His wife died a couple of months later and almost symbolising the end of an era, their property was sold for building materials. Forest Gate was a rapidly expanding London suburb and there was money to be made from selling off building plots to build the terraced housing in Sidney Road that survives.(West Ham and South Essex Mail 24 June 1899).

West Ham and South Essex Mail 24 June 1899

It is not clear how the portfolio was divided, but both sons continued to be described as builders and house agents, well into the twentieth century.

The portfolio at the time of David Caldow snr’s death was considerable, comprising 65 houses, 19 houses with shops, 57 shops, 30 cottages and seven plots of land, together with a factory and a warehouse in east London.

The 180 lots were to be found in: Forest Gate, Leyton, Leytonstone, East Ham, Upton Park, Canning Town, Custom House, Plaistow Silvertown, North Woolwich, Tidal Basin, Poplar and Bromley.

Twenty six of the houses and shops and one plot of land were in Forest Gate, clustered around Dames Road, Bignold Road Woodford Road and Chestnut Avenue. The precise details were: Dames Road: nos 14, 16, 18, 20, 22, 26, 28, 30, 30a, 34, 34a, 36, 36a, 38, 40 and 42. In addition, there was land to the rear of Dames Road (on Bignold Road), plus nos 52, 58 and 58a Bignold Road. Almost adajacent were the properties at 33, 35, 37, 39, 41, 43 and 45 Woodford Road.

Almost all of those properties existed in a triangle of what would be from the junction of Dames Road and Woodford Road, upto Vera Lynne Close on one side and Carrington Gardens on the other, on a site which with justification could be called Simpson’s Triangle. See below.


'Simpson's Corner' today - junction of Dames and Woodford Roads

It is not clear how the sons divided their inheritance from their father, or whether it continued to be managed jointly by the two of them. Frederick, the older, moved to Wanstead, where he lived comfortably with his family and two servants and was described as a “house agent” by the time of the 1911 census. He seems to have died in Wanstead in 1932.
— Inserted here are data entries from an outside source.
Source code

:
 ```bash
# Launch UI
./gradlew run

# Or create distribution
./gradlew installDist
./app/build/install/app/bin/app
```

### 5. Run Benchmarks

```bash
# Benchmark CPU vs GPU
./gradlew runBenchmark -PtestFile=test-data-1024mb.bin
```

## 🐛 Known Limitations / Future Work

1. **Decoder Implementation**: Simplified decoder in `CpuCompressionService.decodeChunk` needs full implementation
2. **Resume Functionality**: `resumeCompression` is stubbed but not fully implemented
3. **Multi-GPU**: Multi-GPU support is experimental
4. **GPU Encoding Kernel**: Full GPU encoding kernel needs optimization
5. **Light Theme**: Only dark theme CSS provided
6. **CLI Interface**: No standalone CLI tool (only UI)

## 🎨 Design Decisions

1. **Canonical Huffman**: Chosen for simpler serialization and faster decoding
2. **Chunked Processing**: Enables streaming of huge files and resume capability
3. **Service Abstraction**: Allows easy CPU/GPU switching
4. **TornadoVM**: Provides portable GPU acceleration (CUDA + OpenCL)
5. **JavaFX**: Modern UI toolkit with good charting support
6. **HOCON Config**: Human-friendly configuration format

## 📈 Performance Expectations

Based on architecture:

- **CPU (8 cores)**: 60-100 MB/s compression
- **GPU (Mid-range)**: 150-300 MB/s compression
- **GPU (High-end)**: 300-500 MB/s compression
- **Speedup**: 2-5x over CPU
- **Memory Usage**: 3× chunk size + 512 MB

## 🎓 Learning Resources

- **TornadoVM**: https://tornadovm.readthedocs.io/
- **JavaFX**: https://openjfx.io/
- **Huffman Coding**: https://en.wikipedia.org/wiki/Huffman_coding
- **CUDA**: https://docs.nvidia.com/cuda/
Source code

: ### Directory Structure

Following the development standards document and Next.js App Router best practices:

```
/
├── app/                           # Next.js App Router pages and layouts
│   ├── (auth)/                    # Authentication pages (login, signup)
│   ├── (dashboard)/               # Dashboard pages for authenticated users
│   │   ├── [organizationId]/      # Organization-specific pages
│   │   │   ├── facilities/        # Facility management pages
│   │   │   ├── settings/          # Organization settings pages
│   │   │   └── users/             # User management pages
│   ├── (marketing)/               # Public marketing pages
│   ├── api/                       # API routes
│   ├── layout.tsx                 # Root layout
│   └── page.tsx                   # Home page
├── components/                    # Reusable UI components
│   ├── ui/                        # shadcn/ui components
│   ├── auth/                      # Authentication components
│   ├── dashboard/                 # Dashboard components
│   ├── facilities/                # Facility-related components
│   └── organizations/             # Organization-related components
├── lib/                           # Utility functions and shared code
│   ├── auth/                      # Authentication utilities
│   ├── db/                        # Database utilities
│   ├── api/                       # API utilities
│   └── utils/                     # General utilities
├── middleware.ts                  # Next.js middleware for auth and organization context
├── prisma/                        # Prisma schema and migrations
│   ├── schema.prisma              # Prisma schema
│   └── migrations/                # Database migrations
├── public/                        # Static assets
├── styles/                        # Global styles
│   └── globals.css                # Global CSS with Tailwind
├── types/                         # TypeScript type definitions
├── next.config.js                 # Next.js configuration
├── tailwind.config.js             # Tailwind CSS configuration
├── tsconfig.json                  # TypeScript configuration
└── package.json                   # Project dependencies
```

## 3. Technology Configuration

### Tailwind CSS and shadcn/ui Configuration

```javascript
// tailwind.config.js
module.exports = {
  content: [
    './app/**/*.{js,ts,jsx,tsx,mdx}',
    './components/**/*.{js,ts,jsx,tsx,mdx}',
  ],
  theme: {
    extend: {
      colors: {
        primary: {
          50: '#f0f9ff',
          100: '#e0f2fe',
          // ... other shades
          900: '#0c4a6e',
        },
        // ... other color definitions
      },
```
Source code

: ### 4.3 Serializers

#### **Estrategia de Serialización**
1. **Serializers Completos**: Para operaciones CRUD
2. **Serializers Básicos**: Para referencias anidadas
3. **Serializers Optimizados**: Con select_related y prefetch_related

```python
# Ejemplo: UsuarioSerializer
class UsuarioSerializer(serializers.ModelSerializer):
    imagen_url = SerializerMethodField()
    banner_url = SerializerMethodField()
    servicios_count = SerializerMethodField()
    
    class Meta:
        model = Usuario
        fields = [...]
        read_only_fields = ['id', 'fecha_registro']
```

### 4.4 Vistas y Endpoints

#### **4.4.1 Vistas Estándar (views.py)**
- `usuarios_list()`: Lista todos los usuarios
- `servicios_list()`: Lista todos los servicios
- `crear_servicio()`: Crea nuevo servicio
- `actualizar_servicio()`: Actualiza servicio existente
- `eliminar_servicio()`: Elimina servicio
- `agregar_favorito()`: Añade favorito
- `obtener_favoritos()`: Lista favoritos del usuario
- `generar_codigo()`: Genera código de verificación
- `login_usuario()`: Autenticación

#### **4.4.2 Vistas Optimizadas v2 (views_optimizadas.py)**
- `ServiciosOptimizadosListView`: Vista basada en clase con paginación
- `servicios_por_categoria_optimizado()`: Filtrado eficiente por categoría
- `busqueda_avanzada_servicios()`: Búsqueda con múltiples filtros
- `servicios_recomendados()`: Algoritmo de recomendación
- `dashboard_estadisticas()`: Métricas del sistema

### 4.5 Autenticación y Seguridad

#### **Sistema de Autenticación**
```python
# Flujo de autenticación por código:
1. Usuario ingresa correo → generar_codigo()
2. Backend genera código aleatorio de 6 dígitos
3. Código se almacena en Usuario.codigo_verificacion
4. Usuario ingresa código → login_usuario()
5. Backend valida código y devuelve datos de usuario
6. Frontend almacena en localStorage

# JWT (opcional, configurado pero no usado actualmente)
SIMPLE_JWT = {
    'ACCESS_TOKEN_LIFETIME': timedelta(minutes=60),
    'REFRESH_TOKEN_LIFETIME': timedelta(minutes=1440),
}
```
David Caldow jnr, similarly, had moved to Wanstead by 1911, and then to Woodford Green by 1939, when he was described as a “retired property owner”. He died as the second world war concluded, leaving £40,000 (about £10.5m today) to his unmarried daughter Helen Marjorie Simpson and his son, John Graydon Simpson. The family had clearly moved on from being grubby slum landlords. John was an architect who was awarded the Distinguished Flying Cross for bravery during WW2.

Almost all of the houses in “Simpson’s Triangle” were of low quality, as in the 1980s Newham Council pursued one of its last slum clearance CPOs and knocked them down. Whether the Simpsons’ properties alone were subject to the CPO because they were easy to acquire in one transaction, or whether they were in a particularly poor state of repair is not clear. The photo below shows the site left behind after demolition.

'Simpson's Corner' in the 1980s, after Newham Council had cleared in in a slum clearance move

The surrounding properties on Dames, Bignold and Woodford Roads remained untouched, and survive to this day – some 40 years later.

Footnote: Newham Council who took over from West Ham have a significant record of prosecuting poor landlords. It was the first local authority in the UK to introduce in 2013 a borough wide property licensing scheme for private landlords. By the end of 2014 they had already prosecuted 350 landlords. By the end of 2016 there have been 960 prosecutions, more than the rest of the country put together. Concerted action against bad landlords is nothing new in our area.